Provided text
= = = = =

IMDB Example Getting Value Error when loading data source

Is there an easy solution for this?


ValueError Traceback (most recent call last)
in <cell line: 0>()
----> 1 (train_data, test_data), info = tfds.load(
2 “imdb_reviews/subwords8k”,
3 split=(tfds.Split.TRAIN, tfds.Split.TEST),
4 with_info=True,
5 as_supervised=True,

10 frames
/usr/local/lib/python3.11/dist-packages/tensorflow_datasets/core/dataset_builder.py in _create_builder_config(self, builder_config, version)
1360 builder_config = self.builder_configs.get(f"{name}:{version}")
1361 if builder_config is None:
→ 1362 raise ValueError(
1363 “BuilderConfig %s not found with version %s. Available: %s”
1364 % (name, version, list(self.builder_configs.keys()))

ValueError: Failed to construct dataset “imdb_reviews”, builder_kwargs “{‘config’: ‘subwords8k’, ‘data_dir’: None}”: BuilderConfig subwords8k not found with version None. Available: [‘plain_text’]

1 Like

Yes! The error occurs because the imdb_reviews dataset does not have a subwords8k configuration. Instead, it only supports the plain_text configuration.
(train_data, test_data), info = tfds.load(
“imdb_reviews/subwords8k”,
split=(tfds.Split.TRAIN, tfds.Split.TEST),
with_info=True,
as_supervised=True,
)
to
(train_data, test_data), info = tfds.load(
“imdb_reviews/plain_text”, # Use “plain_text” instead of “subwords8k”

= = = = =

Records
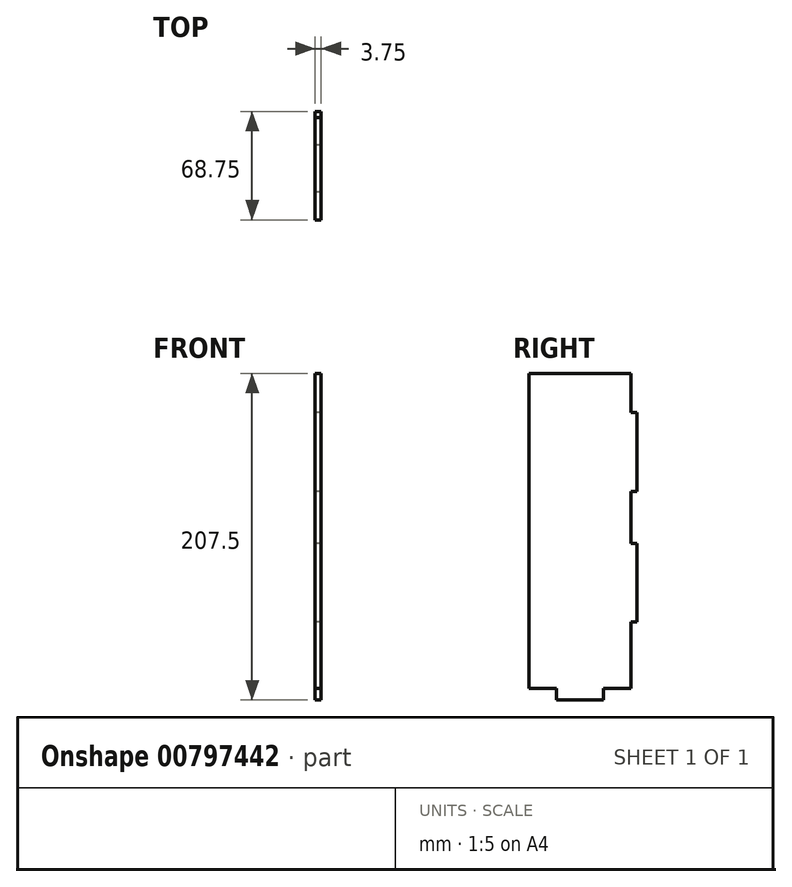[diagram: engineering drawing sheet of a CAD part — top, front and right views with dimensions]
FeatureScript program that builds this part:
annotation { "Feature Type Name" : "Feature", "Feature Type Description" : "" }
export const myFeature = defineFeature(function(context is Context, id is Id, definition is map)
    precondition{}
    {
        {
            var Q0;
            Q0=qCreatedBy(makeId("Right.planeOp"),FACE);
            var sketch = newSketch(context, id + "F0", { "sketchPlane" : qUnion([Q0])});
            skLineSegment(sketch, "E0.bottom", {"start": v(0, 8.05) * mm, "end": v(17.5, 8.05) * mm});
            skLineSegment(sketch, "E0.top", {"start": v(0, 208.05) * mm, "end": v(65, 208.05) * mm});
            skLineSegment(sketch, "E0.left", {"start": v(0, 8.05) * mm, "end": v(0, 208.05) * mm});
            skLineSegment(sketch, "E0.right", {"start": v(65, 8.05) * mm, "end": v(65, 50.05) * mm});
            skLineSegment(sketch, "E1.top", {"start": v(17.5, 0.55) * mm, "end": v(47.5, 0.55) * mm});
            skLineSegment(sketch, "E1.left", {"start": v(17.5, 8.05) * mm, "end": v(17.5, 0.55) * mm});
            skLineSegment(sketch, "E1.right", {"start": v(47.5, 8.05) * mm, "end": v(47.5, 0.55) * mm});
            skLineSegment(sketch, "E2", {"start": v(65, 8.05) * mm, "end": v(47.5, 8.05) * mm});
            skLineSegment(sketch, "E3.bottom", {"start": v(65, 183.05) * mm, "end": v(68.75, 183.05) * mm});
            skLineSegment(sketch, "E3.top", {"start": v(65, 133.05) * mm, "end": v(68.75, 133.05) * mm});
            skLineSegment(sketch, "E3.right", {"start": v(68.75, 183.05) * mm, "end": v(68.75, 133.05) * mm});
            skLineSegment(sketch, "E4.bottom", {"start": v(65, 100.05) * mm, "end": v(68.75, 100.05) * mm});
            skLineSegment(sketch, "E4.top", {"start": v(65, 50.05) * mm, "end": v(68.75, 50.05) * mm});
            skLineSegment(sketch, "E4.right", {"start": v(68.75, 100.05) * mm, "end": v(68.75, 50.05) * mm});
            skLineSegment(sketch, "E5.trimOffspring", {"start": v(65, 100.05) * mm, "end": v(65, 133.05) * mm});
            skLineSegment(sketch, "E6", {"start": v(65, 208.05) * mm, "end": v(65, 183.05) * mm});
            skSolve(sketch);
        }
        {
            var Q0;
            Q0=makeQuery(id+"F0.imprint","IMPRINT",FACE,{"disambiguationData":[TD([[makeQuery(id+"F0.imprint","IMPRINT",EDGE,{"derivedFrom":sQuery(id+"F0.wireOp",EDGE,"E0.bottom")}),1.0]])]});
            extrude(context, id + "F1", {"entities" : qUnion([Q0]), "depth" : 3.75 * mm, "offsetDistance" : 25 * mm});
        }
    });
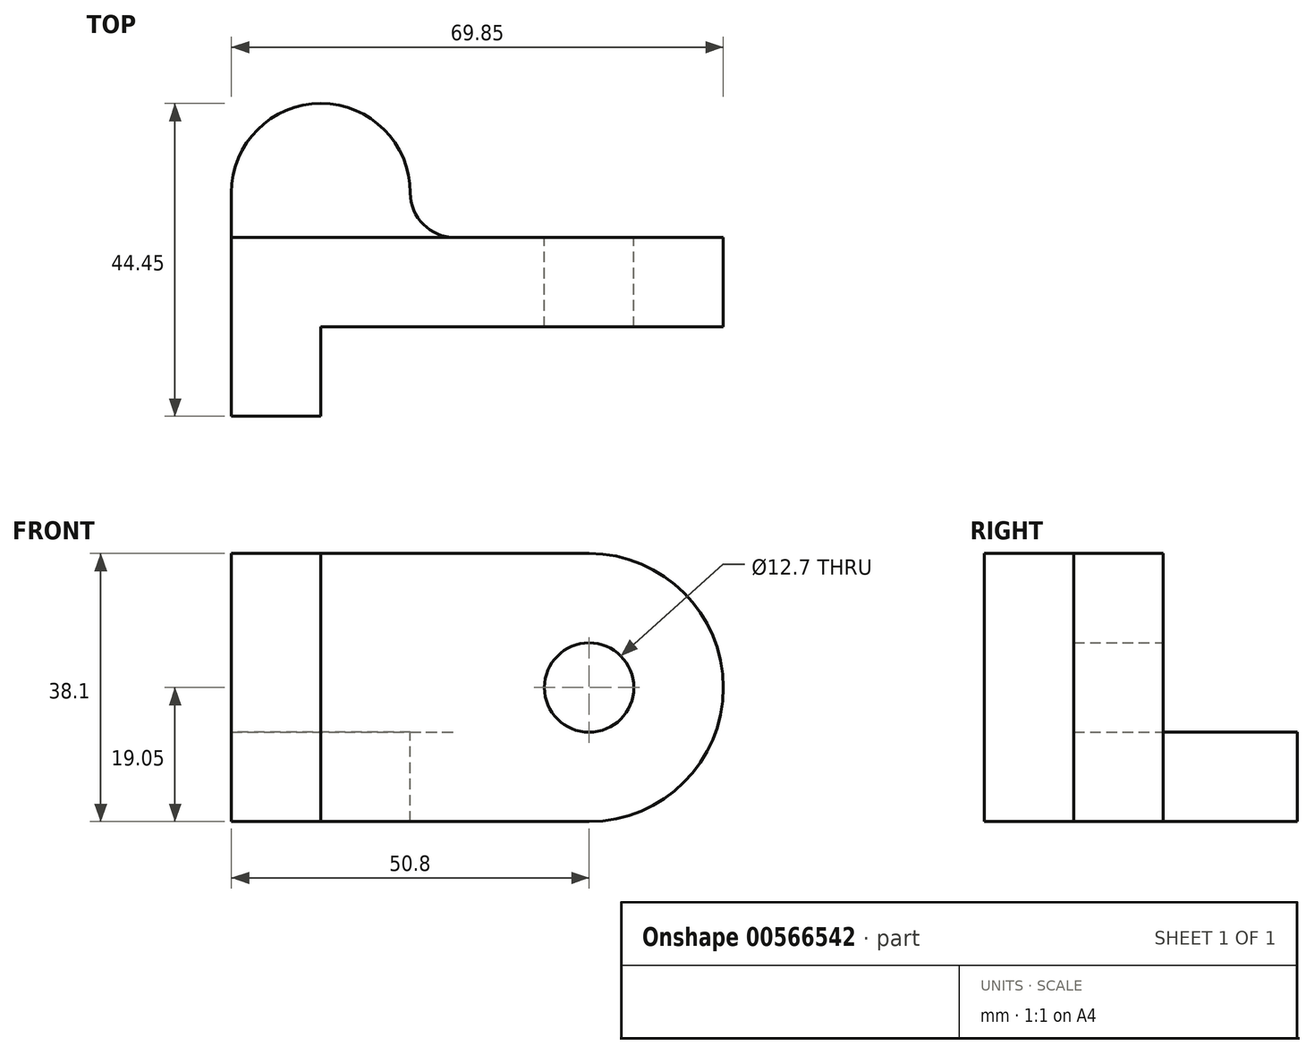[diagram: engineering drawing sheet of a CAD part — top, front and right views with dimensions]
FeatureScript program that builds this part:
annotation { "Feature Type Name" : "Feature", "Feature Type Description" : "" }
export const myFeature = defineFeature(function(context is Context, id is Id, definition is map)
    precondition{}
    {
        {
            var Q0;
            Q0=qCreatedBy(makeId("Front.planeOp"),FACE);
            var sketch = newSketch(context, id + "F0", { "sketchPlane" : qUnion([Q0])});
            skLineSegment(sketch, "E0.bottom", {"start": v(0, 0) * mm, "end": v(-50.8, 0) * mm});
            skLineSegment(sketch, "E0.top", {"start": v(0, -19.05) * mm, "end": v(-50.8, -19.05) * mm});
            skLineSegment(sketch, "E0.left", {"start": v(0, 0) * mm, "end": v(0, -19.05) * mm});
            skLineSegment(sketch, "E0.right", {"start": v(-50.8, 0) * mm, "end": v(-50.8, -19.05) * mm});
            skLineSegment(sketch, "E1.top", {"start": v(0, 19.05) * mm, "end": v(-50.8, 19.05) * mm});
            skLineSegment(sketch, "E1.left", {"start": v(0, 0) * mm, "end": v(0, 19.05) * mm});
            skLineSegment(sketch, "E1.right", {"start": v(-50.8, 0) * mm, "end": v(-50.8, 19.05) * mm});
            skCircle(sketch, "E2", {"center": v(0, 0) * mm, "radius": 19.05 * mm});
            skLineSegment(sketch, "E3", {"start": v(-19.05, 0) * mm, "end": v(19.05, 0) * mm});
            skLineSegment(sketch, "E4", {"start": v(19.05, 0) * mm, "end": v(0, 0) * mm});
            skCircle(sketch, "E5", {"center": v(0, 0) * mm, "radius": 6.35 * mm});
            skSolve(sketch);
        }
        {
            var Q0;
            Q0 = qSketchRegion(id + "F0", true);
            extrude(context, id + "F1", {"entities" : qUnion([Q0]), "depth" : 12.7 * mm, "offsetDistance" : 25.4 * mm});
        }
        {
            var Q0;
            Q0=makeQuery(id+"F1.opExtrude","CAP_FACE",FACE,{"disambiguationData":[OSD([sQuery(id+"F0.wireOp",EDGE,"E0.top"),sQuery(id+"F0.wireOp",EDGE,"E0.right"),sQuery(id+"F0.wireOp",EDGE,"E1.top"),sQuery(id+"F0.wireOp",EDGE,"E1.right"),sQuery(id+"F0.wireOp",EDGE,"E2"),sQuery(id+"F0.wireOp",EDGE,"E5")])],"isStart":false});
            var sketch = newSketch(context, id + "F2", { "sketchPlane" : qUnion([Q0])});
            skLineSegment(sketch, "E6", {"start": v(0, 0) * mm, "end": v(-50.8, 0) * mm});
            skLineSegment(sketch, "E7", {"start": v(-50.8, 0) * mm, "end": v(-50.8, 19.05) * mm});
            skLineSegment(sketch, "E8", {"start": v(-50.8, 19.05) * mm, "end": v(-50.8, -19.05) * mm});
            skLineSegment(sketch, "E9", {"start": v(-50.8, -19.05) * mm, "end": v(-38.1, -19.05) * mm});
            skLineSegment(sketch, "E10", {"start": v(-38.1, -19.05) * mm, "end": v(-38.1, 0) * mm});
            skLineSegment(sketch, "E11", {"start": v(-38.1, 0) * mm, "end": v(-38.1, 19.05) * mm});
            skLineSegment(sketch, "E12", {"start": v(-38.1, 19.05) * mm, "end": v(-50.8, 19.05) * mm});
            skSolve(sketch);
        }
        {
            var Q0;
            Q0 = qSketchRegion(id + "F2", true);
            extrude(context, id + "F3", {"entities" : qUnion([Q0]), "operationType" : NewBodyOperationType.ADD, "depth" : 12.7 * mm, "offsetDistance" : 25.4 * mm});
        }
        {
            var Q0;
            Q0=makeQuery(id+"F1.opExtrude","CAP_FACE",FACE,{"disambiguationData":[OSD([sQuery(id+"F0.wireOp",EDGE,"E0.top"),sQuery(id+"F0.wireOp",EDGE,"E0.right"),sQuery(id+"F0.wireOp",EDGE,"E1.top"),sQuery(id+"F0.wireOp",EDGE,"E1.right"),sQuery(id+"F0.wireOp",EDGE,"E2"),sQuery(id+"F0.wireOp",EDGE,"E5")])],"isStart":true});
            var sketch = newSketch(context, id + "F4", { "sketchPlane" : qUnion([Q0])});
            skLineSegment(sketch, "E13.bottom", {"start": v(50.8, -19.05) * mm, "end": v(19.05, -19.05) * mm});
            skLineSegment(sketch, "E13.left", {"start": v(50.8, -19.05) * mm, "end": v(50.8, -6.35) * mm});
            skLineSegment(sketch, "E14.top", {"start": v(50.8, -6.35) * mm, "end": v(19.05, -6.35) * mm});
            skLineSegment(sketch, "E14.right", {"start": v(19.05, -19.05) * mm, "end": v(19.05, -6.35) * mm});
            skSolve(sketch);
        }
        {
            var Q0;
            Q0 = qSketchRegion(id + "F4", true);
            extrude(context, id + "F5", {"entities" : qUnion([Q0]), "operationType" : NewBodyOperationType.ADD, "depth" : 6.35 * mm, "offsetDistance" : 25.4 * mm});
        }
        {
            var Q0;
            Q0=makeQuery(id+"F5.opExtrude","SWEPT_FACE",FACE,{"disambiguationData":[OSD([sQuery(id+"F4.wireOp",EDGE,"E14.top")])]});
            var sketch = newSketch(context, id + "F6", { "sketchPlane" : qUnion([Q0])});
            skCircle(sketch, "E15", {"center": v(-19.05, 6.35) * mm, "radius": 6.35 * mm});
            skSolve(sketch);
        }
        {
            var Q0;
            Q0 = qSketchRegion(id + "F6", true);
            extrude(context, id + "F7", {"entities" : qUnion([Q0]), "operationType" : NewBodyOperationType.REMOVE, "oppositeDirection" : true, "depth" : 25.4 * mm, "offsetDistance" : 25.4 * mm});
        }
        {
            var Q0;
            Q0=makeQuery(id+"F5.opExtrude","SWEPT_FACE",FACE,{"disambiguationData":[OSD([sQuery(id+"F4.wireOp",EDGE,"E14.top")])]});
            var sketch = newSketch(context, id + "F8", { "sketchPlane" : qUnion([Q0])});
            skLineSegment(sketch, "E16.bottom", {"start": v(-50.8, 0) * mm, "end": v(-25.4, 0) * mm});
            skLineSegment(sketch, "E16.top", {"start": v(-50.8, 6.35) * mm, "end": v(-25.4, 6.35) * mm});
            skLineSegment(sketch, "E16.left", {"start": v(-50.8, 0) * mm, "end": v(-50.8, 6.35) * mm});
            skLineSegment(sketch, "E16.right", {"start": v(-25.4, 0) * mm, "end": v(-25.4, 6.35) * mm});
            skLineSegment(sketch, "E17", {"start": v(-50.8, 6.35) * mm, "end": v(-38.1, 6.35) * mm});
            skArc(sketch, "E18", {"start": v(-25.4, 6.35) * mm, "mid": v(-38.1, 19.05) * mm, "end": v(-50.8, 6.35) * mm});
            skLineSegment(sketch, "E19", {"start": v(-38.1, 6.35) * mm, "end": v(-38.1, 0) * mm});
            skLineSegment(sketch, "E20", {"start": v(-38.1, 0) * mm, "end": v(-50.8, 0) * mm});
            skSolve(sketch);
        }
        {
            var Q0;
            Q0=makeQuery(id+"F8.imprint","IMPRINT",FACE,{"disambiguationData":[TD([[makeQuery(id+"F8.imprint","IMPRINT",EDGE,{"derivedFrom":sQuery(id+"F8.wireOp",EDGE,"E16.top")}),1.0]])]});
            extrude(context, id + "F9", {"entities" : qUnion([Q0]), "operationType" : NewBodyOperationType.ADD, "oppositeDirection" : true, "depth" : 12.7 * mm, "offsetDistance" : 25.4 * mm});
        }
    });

= = = = =

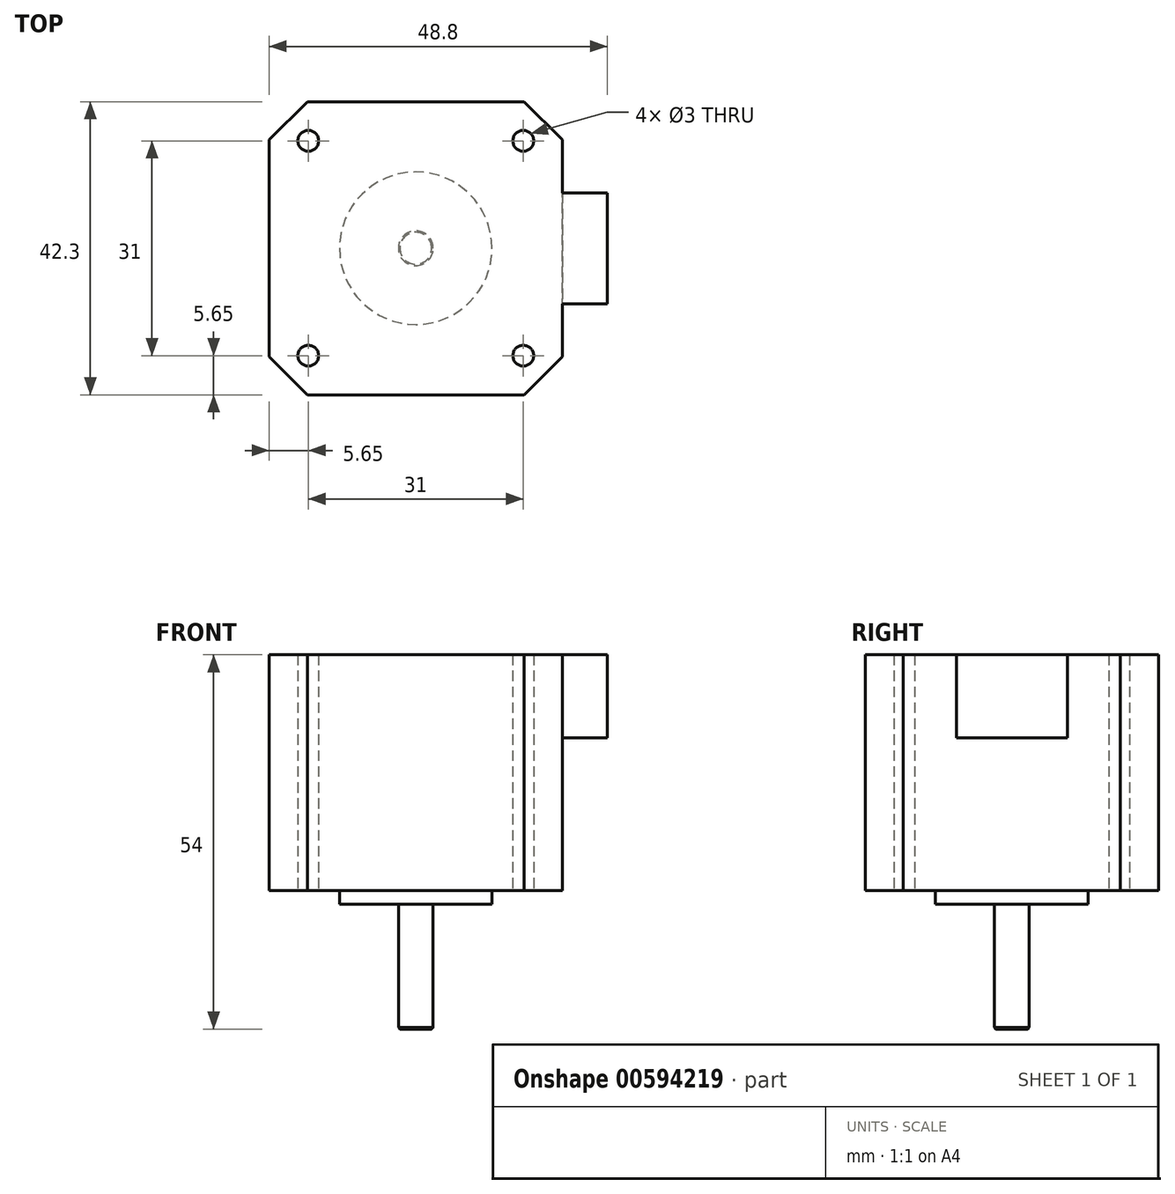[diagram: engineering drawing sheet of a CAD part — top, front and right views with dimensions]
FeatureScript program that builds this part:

= = = = =

Answer these questions from the forum thread about the IMDB loading error:
1. What dataset string is passed to tfds.load in the code that raises the error?
2. Which configuration does the error message list as available?
3. What string does the reply substitute in the corrected call?

1. "imdb_reviews/subwords8k"
2. plain_text
3. "imdb_reviews/plain_text"